The trial of the case blocking the Guyana Elections Commission (GECOM) from carrying out a recount of votes cast on March 02 will not start today as the Full Court has “stayed” the proceedings until it determines whether Justice Franklyn Holder erred in deciding that he has the jurisdiction to hear the case.
The Full Court, comprised of Chief Justice Roxane George and Justice Nareshwar Harnanan, heard an appeal against Justice Holder’s decision to take the case to trial and will give a ruling at 11:00 hrs on Tuesday.
On Friday last, Justice Holder ruled that he has jurisdiction to hear the matter.
Attorneys for Opposition Leader Bharrat Jagdeo and three political parties which contested the elections argue that the law is clear that the Court cannot inquire into the deliberations of the Commission.
The full Commission had agreed to a national recount of votes cast on March 02, 2020, as per an agreement between President David Granger, Opposition Leader Jagdeo and the CARICOM Secretariat.
But APNU+AFC Candidate Ulita Moore was granted orders from the Court blocking the recount on the basis that the Commission cannot act on the agreement.
Justice Claudette Singh, the Chair of GECOM, in an affidavit to the High Court made it clear that the Constitution mandates GECOM to act where there are questions over the fairness and transparency of the electoral process and that the Court should not prevent GECOM from carrying out a recount which the Chief Justice has already accepted as the remedy if there are discrepancies with the Region Four vote count.

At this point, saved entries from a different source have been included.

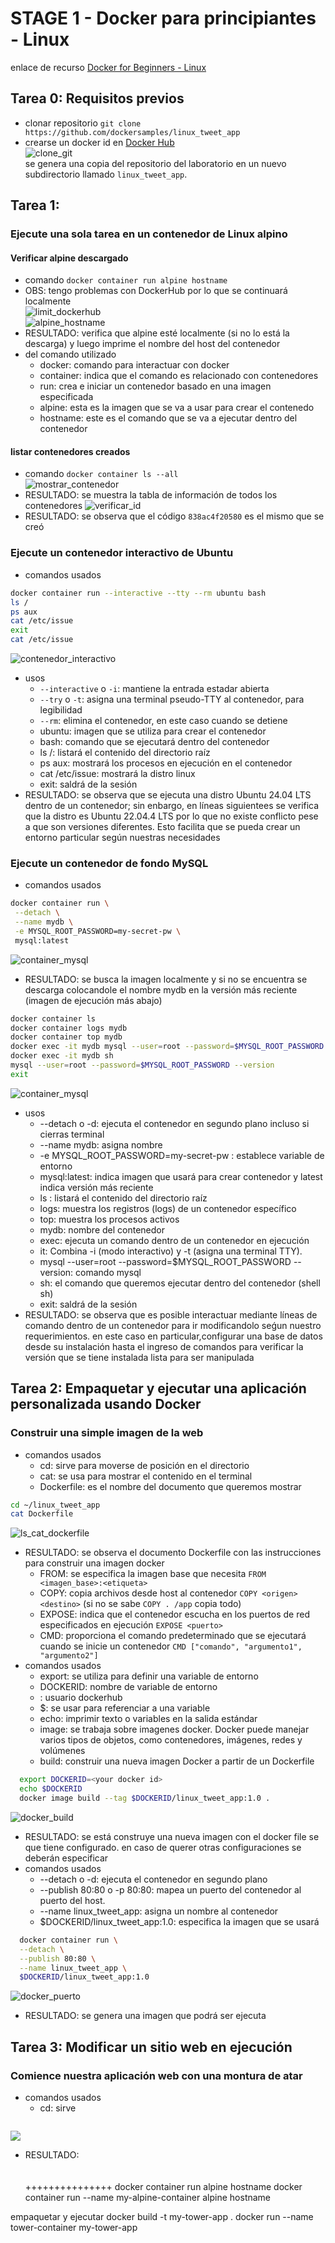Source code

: # STAGE 1 - Docker para principiantes - Linux
enlace de recurso [Docker for Beginners - Linux](https://training.play-with-docker.com/beginner-linux/)
## Tarea 0: Requisitos previos
- clonar repositorio `git clone https://github.com/dockersamples/linux_tweet_app`
- crearse un docker id en [Docker Hub](https://hub.docker.com/) 
<br>![clone_git](Image/clone_git.png)</br>
se genera una copia del repositorio del laboratorio en un nuevo subdirectorio llamado `linux_tweet_app`.
## Tarea 1: 
### Ejecute una sola tarea en un contenedor de Linux alpino
#### Verificar alpine descargado
 - comando `docker container run alpine hostname`
 - OBS: tengo problemas con DockerHub por lo que se continuará localmente<br>
![limit_dockerhub](Image/limit_dockerhub.png)<br>
![alpine_hostname](Image/alpine_hostname.png)<br>
 - RESULTADO: verifica que alpine esté localmente (si no lo está la descarga) y luego imprime el nombre del host del contenedor
 - del comando utilizado
    - docker: comando para interactuar con docker
    - container: indica que el comando es relacionado con contenedores
    - run: crea e iniciar un contenedor basado en una imagen especificada
    - alpine: esta es la imagen que se va a usar para crear el contenedo
    - hostname: este es el comando que se va a ejecutar dentro del contenedor
#### listar contenedores creados
 - comando `docker container ls --all`<br>
![mostrar_contenedor](Image/mostrar_contenedor.png)
 - RESULTADO: se muestra la tabla de información de todos los contenedores
![verificar_id](Image/verificar_id.png)
 - RESULTADO: se observa que el código  `838ac4f20580` es el mismo que se creó
### Ejecute un contenedor interactivo de Ubuntu
 - comandos usados
 ```bash
docker container run --interactive --tty --rm ubuntu bash
ls /
ps aux
cat /etc/issue 
exit
cat /etc/issue
 ```
![contenedor_interactivo](Image/contenedor_interactivo.png)
 - usos
    - `--interactive` o `-i`: mantiene la entrada estadar abierta
    - `--try` o `-t`: asigna una terminal pseudo-TTY al contenedor, para legibilidad
    - `--rm`: elimina el contenedor, en este caso cuando se detiene
    - ubuntu: imagen que se utiliza para crear el contenedor
    - bash: comando que se ejecutará dentro del contenedor
    - ls /: listará el contenido del directorio raíz
    - ps aux: mostrará los procesos en ejecución en el contenedor
    - cat /etc/issue: mostrará la distro linux
    - exit: saldrá de la sesión
 - RESULTADO: se observa que se ejecuta una distro Ubuntu 24.04 LTS dentro de un contenedor; sin enbargo, en líneas siguientees se verifica que la distro es Ubuntu 22.04.4 LTS por lo que no existe conflicto pese a que son versiones diferentes. Esto facilita que se pueda crear un entorno particular según nuestras necesidades
### Ejecute un contenedor de fondo MySQL
 - comandos usados
 ```bash
 docker container run \
  --detach \
  --name mydb \
  -e MYSQL_ROOT_PASSWORD=my-secret-pw \
  mysql:latest
 ```
  ![container_mysql](Image/container_mysql.png)
 - RESULTADO: se busca la imagen localmente y si no se encuentra se descarga colocandole el nombre mydb en la versión más reciente (imagen de ejecución más abajo)
 ```bash
 docker container ls
 docker container logs mydb
 docker container top mydb
 docker exec -it mydb mysql --user=root --password=$MYSQL_ROOT_PASSWORD --version
 docker exec -it mydb sh
 mysql --user=root --password=$MYSQL_ROOT_PASSWORD --version
 exit
 ```

 ![container_mysql](Image/container_mysql_.png)
- usos
    - --detach o -d: ejecuta el contenedor en segundo plano incluso si cierras terminal
    - --name mydb: asigna nombre
    - -e MYSQL_ROOT_PASSWORD=my-secret-pw : establece variable de entorno
    - mysql:latest: indica imagen que usará para crear contenedor y latest indica versión más reciente
    - ls : listará el contenido del directorio raíz
    - logs: muestra los registros (logs) de un contenedor específico
    - top: muestra los procesos activos
    - mydb: nombre del contenedor
    - exec: ejecuta un comando dentro de un contenedor en ejecución
    - it: Combina -i (modo interactivo) y -t (asigna una terminal TTY).
    - mysql --user=root --password=$MYSQL_ROOT_PASSWORD --version: comando mysql
    - sh: el comando que queremos ejecutar dentro del contenedor (shell sh)
    - exit: saldrá de la sesión
 - RESULTADO: se observa que es posible interactuar mediante líneas de comando dentro de un contenedor para ir modificandolo seǵun nuestro requerimientos. en este caso en particular,configurar una base de datos desde su instalación hasta el ingreso de comandos para verificar la versión que se tiene instalada lista para ser manipulada
## Tarea 2: Empaquetar y ejecutar una aplicación personalizada usando Docker
### Construir una simple imagen de la web
 - comandos usados
   - cd: sirve para moverse de posición en el directorio
   - cat: se usa para mostrar el contenido en el terminal
   - Dockerfile: es el nombre del documento que queremos mostrar
 ```bash
cd ~/linux_tweet_app
cat Dockerfile
 ```
  ![ls_cat_dockerfile](Image/ls_cat_dockerfile.png)
 - RESULTADO: se observa el documento Dockerfile con las instrucciones para construir una imagen docker
   - FROM: se especifica la imagen base que necesita `FROM <imagen_base>:<etiqueta>` 
   - COPY: copia archivos desde host al contenedor `COPY <origen> <destino>` (si no se sabe `COPY . /app` copia todo)
   - EXPOSE: indica que el contenedor escucha en los puertos de red especificados en ejecución `EXPOSE <puerto>`
   - CMD: proporciona el comando predeterminado que se ejecutará cuando se inicie un contenedor `CMD ["comando", "argumento1", "argumento2"]`
 - comandos usados
   - export: se utiliza para definir una variable de entorno
   - DOCKERID: nombre de variable de entorno
   - <your docker id>: usuario dockerhub
   - $: se usar para referenciar a una variable
   - echo: imprimir texto o variables en la salida estándar
   - image: se trabaja sobre imagenes docker. Docker puede manejar varios tipos de objetos, como contenedores, imágenes, redes y volúmenes
   - build: construir una nueva imagen Docker a partir de un Dockerfile 
 ```sh
   export DOCKERID=<your docker id>
   echo $DOCKERID
   docker image build --tag $DOCKERID/linux_tweet_app:1.0 .
 ```
  ![docker_build](Image/docker_build.png)
 - RESULTADO: se está construye una nueva imagen con el docker file se que tiene configurado. en caso de querer otras configuraciones se deberán especificar
 - comandos usados
   - --detach o -d: ejecuta el contenedor en segundo plano
   - --publish 80:80 o -p 80:80: mapea un puerto del contenedor al puerto del host.
   - --name linux_tweet_app: asigna un nombre al contenedor
   - $DOCKERID/linux_tweet_app:1.0: especifica la imagen que se usará
 ```sh
   docker container run \
   --detach \
   --publish 80:80 \
   --name linux_tweet_app \
   $DOCKERID/linux_tweet_app:1.0
 ```
  ![docker_puerto](Image/docker_puerto.png)
 - RESULTADO: se genera una imagen que podrá ser ejecuta
## Tarea 3: Modificar un sitio web en ejecución
### Comience nuestra aplicación web con una montura de atar


 - comandos usados
   - cd: sirve 
 ```sh

 ```
  ![](Image/.png)
 - RESULTADO: 
<br><br><br>
+++++++++++++++
docker container run alpine hostname
docker container run --name my-alpine-container alpine hostname


empaquetar y ejecutar
docker build -t my-tower-app .
docker run --name tower-container my-tower-app

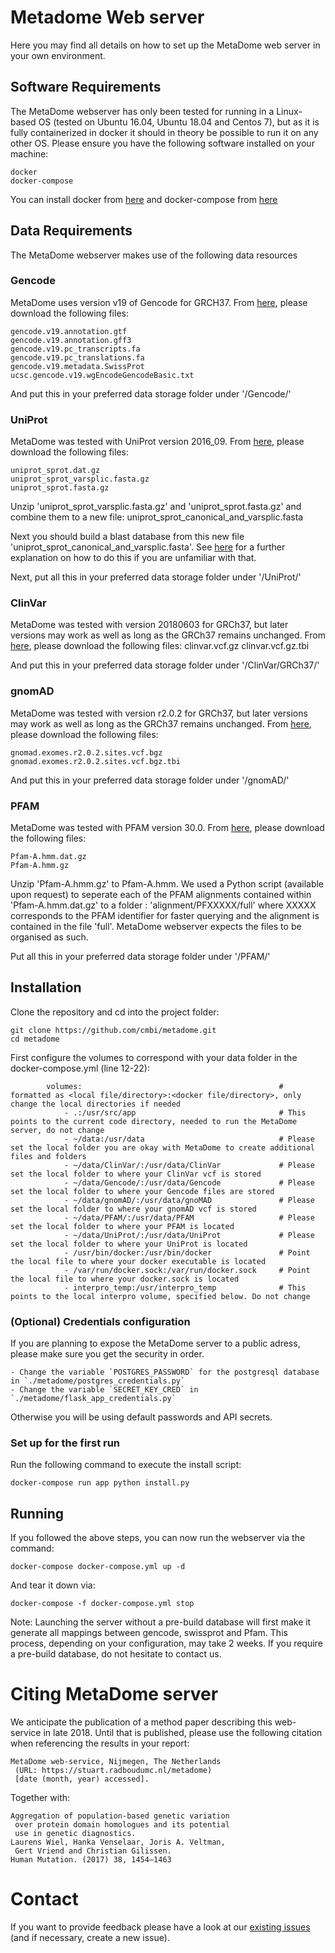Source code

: # Metadome Web server

Here you may find all details on how to set up the MetaDome web server in your own environment.

## Software Requirements

The MetaDome webserver has only been tested for running in a Linux-based OS (tested on Ubuntu 16.04, Ubuntu 18.04 and Centos 7), but as it is fully containerized in docker it should in theory be possible to run it on any other OS.
Please ensure you have the following software installed on your machine:

	docker
    docker-compose

You can install docker from [here](https://www.docker.com/get-docker) and docker-compose from [here](https://docs.docker.com/compose/install/#install-compose)

## Data Requirements

The MetaDome webserver makes use of the following data resources

### Gencode

MetaDome uses version v19 of Gencode for GRCH37.
From [here](https://www.gencodegenes.org/releases/19.html), please download the following files:
    
    gencode.v19.annotation.gtf
    gencode.v19.annotation.gff3
    gencode.v19.pc_transcripts.fa
    gencode.v19.pc_translations.fa
    gencode.v19.metadata.SwissProt
    ucsc.gencode.v19.wgEncodeGencodeBasic.txt

And put this in your preferred data storage folder under '/Gencode/'

### UniProt

MetaDome was tested with UniProt version 2016_09.
From [here](ftp://ftp.uniprot.org/pub/databases/uniprot/current_release/knowledgebase/complete/), please download the following files:

    uniprot_sprot.dat.gz
    uniprot_sprot_varsplic.fasta.gz
    uniprot_sprot.fasta.gz

Unzip 'uniprot_sprot_varsplic.fasta.gz' and 'uniprot_sprot.fasta.gz' and combine them to a new file: uniprot_sprot_canonical_and_varsplic.fasta

Next you should build a blast database from this new file 'uniprot_sprot_canonical_and_varsplic.fasta'. See [here](https://www.ncbi.nlm.nih.gov/books/NBK279688/) for a further explanation on how to do this if you are unfamiliar with that.

Next, put all this in your preferred data storage folder under '/UniProt/'

### ClinVar

MetaDome was tested with version 20180603 for GRCh37, but later versions may work as well as long as the GRCh37 remains unchanged.
From [here](ftp://ftp.ncbi.nlm.nih.gov/pub/clinvar/vcf_GRCh37/), please download the following files:
    clinvar.vcf.gz
    clinvar.vcf.gz.tbi

And put this in your preferred data storage folder under '/ClinVar/GRCh37/'

### gnomAD

MetaDome was tested with version r2.0.2 for GRCh37, but later versions may work as well as long as the GRCh37 remains unchanged.
From [here](https://console.cloud.google.com/storage/browser/gnomad-public/release/2.0.2/vcf/exomes/?pli=1), please download the following files:

    gnomad.exomes.r2.0.2.sites.vcf.bgz
    gnomad.exomes.r2.0.2.sites.vcf.bgz.tbi

And put this in your preferred data storage folder under '/gnomAD/'

### PFAM

MetaDome was tested with PFAM version 30.0.
From [here](ftp://ftp.ebi.ac.uk/pub/databases/Pfam/releases/Pfam30.0/), please download the following files:

    Pfam-A.hmm.dat.gz
    Pfam-A.hmm.gz

Unzip 'Pfam-A.hmm.gz' to Pfam-A.hmm.
We used a Python script (available upon request) to seperate each of the PFAM alignments contained within 'Pfam-A.hmm.dat.gz' to a folder : 'alignment/PFXXXXX/full' where XXXXX corresponds to the PFAM identifier for faster querying and the alignment is contained in the file 'full'. MetaDome webserver expects the files to be organised as such.

Put all this in your preferred data storage folder under '/PFAM/'

## Installation

Clone the repository and cd into the project folder:

    git clone https://github.com/cmbi/metadome.git
    cd metadome

First configure the volumes to correspond with your data folder in the docker-compose.yml (line 12-22):
```
        volumes:                                            # formatted as <local file/directory>:<docker file/directory>, only change the local directories if needed
            - .:/usr/src/app                                # This points to the current code directory, needed to run the MetaDome server, do not change
            - ~/data:/usr/data                              # Please set the local folder you are okay with MetaDome to create additional files and folders
            - ~/data/ClinVar/:/usr/data/ClinVar             # Please set the local folder to where your ClinVar vcf is stored
            - ~/data/Gencode/:/usr/data/Gencode             # Please set the local folder to where your Gencode files are stored
            - ~/data/gnomAD/:/usr/data/gnoMAD               # Please set the local folder to where your gnomAD vcf is stored
            - ~/data/PFAM/:/usr/data/PFAM                   # Please set the local folder to where your PFAM is located
            - ~/data/UniProt/:/usr/data/UniProt             # Please set the local folder to where your UniProt is located
            - /usr/bin/docker:/usr/bin/docker               # Point the local file to where your docker executable is located
            - /var/run/docker.sock:/var/run/docker.sock     # Point the local file to where your docker.sock is located
            - interpro_temp:/usr/interpro_temp              # This points to the local interpro volume, specified below. Do not change
```

### (Optional) Credentials configuration
If you are planning to expose the MetaDome server to a public adress, please make sure you get the security in order.

	- Change the variable `POSTGRES_PASSWORD` for the postgresql database in `./metadome/postgres_credentials.py`
	- Change the variable `SECRET_KEY_CRED` in `./metadome/flask_app_credentials.py`

Otherwise you will be using default passwords and API secrets.

### Set up for the first run

Run the following command to execute the install script:

    docker-compose run app python install.py

## Running

If you followed the above steps, you can now run the webserver via the command:

    docker-compose docker-compose.yml up -d

And tear it down via:

    docker-compose -f docker-compose.yml stop

Note: Launching the server without a pre-build database will first make it generate all mappings between gencode, swissprot and Pfam. This process, depending on your configuration, may take 2 weeks. If you require a pre-build database, do not hesitate to contact us.


# Citing MetaDome server

We anticipate the publication of a method paper describing this web-service in late 2018. Until that is published, please use the following citation when referencing the results in your report:
```
MetaDome web-service, Nijmegen, The Netherlands
 (URL: https://stuart.radboudumc.nl/metadome) 
 [date (month, year) accessed].
```
Together with:

```
Aggregation of population‐based genetic variation 
 over protein domain homologues and its potential 
 use in genetic diagnostics.
Laurens Wiel, Hanka Venselaar, Joris A. Veltman, 
 Gert Vriend and Christian Gilissen.
Human Mutation. (2017) 38, 1454–1463
```

# Contact

If you want to provide feedback please have a look at our
[existing issues][1] (and if necessary, create a new issue).

[1]: https://github.com/cmbi/metadome/issues
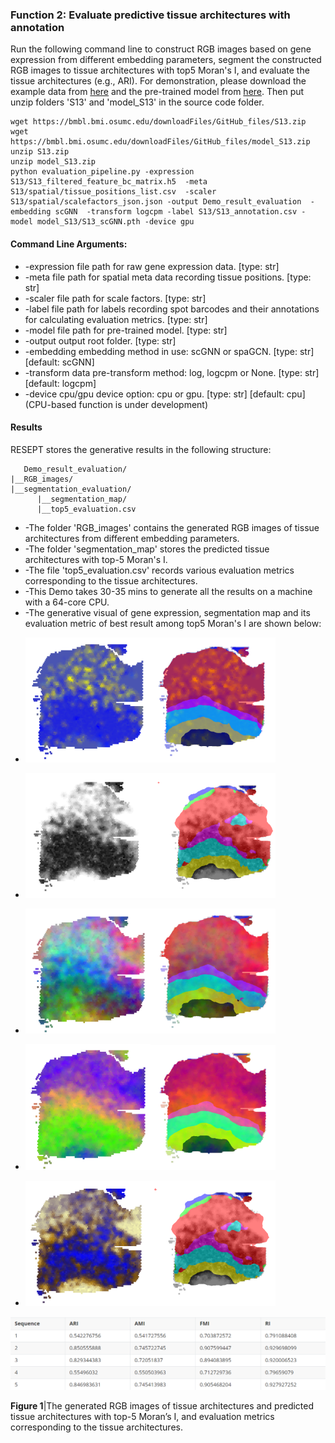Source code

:### Function 2: Evaluate predictive tissue architectures with annotation

Run the following command line to construct RGB images based on gene expression from different embedding parameters, segment the constructed RGB images to tissue architectures with top5 Moran's I, and evaluate the tissue architectures (e.g., ARI). For demonstration, please download the example data from [here](https://bmbl.bmi.osumc.edu/downloadFiles/GitHub_files/S13.zip) and the pre-trained model from [here](https://bmbl.bmi.osumc.edu/downloadFiles/GitHub_files/model_S13.zip). Then put unzip folders 'S13' and 'model_S13' in the source code folder.

```
wget https://bmbl.bmi.osumc.edu/downloadFiles/GitHub_files/S13.zip 
wget https://bmbl.bmi.osumc.edu/downloadFiles/GitHub_files/model_S13.zip
unzip S13.zip
unzip model_S13.zip
python evaluation_pipeline.py -expression S13/S13_filtered_feature_bc_matrix.h5  -meta S13/spatial/tissue_positions_list.csv  -scaler S13/spatial/scalefactors_json.json -output Demo_result_evaluation  -embedding scGNN  -transform logcpm -label S13/S13_annotation.csv -model model_S13/S13_scGNN.pth -device gpu
```

#### Command Line Arguments:

- -expression file path for raw gene expression data. [type: str]
- -meta file path for spatial meta data recording tissue positions. [type: str]
- -scaler file path for scale factors. [type: str]
- -label file path for labels recording spot barcodes and their annotations for calculating evaluation metrics. [type: str]
- -model file path for pre-trained model. [type: str]
- -output output root folder. [type: str]
- -embedding embedding method in use: scGNN or spaGCN. [type: str] [default: scGNN]
- -transform data pre-transform method: log, logcpm or None. [type: str] [default: logcpm]
- -device cpu/gpu device option: cpu or gpu. [type: str] [default: cpu] (CPU-based function is under development)

#### Results

RESEPT stores the generative results in the following structure:

   ```
      Demo_result_evaluation/
   |__RGB_images/
   |__segmentation_evaluation/
         |__segmentation_map/
         |__top5_evaluation.csv
   ```

*	-The folder 'RGB_images' contains the generated RGB images of tissue architectures from different embedding parameters. 
*	-The folder 'segmentation_map' stores the predicted tissue architectures with top-5 Moran's I.
*	-The file 'top5_evaluation.csv' records various evaluation metrics corresponding to the tissue architectures.
*	-This Demo takes 30-35 mins to generate all the results on a machine with a 64-core CPU.
*	-The generative visual of gene expression, segmentation map and its evaluation metric of best result among top5 Moran's I are shown below:

- ![](./pic/Evaluate/Evaluate_1.png)![](./pic/Evaluate/segmentation/Evaluate_segmentation_1.png)  

- ![](./pic/Evaluate/Evaluate_2.png)![](./pic/Evaluate/segmentation/Evaluate_segmentation_2.png)  

- ![](./pic/Evaluate/Evaluate_3.png)![](./pic/Evaluate/segmentation/Evaluate_segmentation_3.png)  

- ![](./pic/Evaluate/Evaluate_4.png)![](./pic/Evaluate/segmentation/Evaluate_segmentation_4.png)  

- ![](./pic/Evaluate/Evaluate_5.png)![](./pic/Evaluate/segmentation/Evaluate_segmentation_5.png)  

![](./pic/Evaluate/Evaluate_S.png)

**Figure 1**|The generated RGB images of tissue architectures and predicted tissue architectures with top-5 Moran’s I, and evaluation metrics corresponding to the tissue architectures.

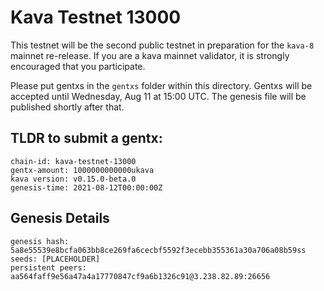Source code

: # Kava Testnet 13000

This testnet will be the second public testnet in preparation for the `kava-8` mainnet re-release. If you are a kava mainnet validator, it is strongly encouraged that you participate.

Please put gentxs in the `gentxs` folder within this directory. Gentxs will be accepted until Wednesday, Aug 11 at 15:00 UTC. The genesis file will be published shortly after that. 

## TLDR to submit a gentx:

```
chain-id: kava-testnet-13000
gentx-amount: 1000000000000ukava
kava version: v0.15.0-beta.0
genesis-time: 2021-08-12T00:00:00Z
```

## Genesis Details

```
genesis hash: 5a8e55539e8bcfa063bb8ce269fa6cecbf5592f3ecebb355361a30a706a08b59ss
seeds: [PLACEHOLDER]
persistent peers: aa564faff9e56a47a4a17770847cf9a6b1326c91@3.238.82.89:26656
```
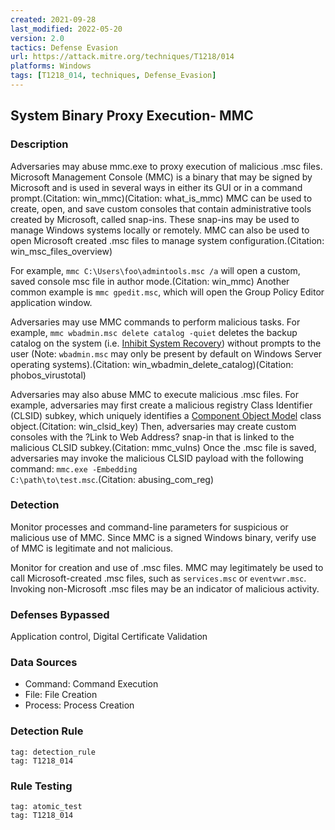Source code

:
 ```yaml
---
created: 2021-09-28
last_modified: 2022-05-20
version: 2.0
tactics: Defense Evasion
url: https://attack.mitre.org/techniques/T1218/014
platforms: Windows
tags: [T1218_014, techniques, Defense_Evasion]
---
```


## System Binary Proxy Execution- MMC

### Description

Adversaries may abuse mmc.exe to proxy execution of malicious .msc files. Microsoft Management Console (MMC) is a binary that may be signed by Microsoft and is used in several ways in either its GUI or in a command prompt.(Citation: win_mmc)(Citation: what_is_mmc) MMC can be used to create, open, and save custom consoles that contain administrative tools created by Microsoft, called snap-ins. These snap-ins may be used to manage Windows systems locally or remotely. MMC can also be used to open Microsoft created .msc files to manage system configuration.(Citation: win_msc_files_overview)

For example, <code>mmc C:\Users\foo\admintools.msc /a</code> will open a custom, saved console msc file in author mode.(Citation: win_mmc) Another common example is <code>mmc gpedit.msc</code>, which will open the Group Policy Editor application window. 

Adversaries may use MMC commands to perform malicious tasks. For example, <code>mmc wbadmin.msc delete catalog -quiet</code> deletes the backup catalog on the system (i.e. [Inhibit System Recovery](https://attack.mitre.org/techniques/T1490)) without prompts to the user (Note: <code>wbadmin.msc</code> may only be present by default on Windows Server operating systems).(Citation: win_wbadmin_delete_catalog)(Citation: phobos_virustotal)

Adversaries may also abuse MMC to execute malicious .msc files. For example, adversaries may first create a malicious registry Class Identifier (CLSID) subkey, which uniquely identifies a [Component Object Model](https://attack.mitre.org/techniques/T1559/001) class object.(Citation: win_clsid_key) Then, adversaries may create custom consoles with the ?Link to Web Address? snap-in that is linked to the malicious CLSID subkey.(Citation: mmc_vulns) Once the .msc file is saved, adversaries may invoke the malicious CLSID payload with the following command: <code>mmc.exe -Embedding C:\path\to\test.msc</code>.(Citation: abusing_com_reg)

### Detection

Monitor processes and command-line parameters for suspicious or malicious use of MMC. Since MMC is a signed Windows binary, verify use of MMC is legitimate and not malicious. 

Monitor for creation and use of .msc files. MMC may legitimately be used to call Microsoft-created .msc files, such as <code>services.msc</code> or <code>eventvwr.msc</code>. Invoking non-Microsoft .msc files may be an indicator of malicious activity. 

### Defenses Bypassed

Application control, Digital Certificate Validation

### Data Sources

  - Command: Command Execution
  -  File: File Creation
  -  Process: Process Creation
### Detection Rule

```query
tag: detection_rule
tag: T1218_014
```

### Rule Testing

```query
tag: atomic_test
tag: T1218_014
```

The GECOM chair said the decision of the recount was GECOM’s and that the CARICOM team was simply the mechanism to ensure transparency and not a case of political leaders usurping the functions of GECOM as an independent constitutional body.
In her affidavit, the GECOM chair noted that Article 161 (1) (b) of the Constitution provides clear and convincing authority for GECOM to take action it finds necessary and expedient to ensure impartiality, fairness and compliance with the provisions of the Constitution or any Act of Parliament.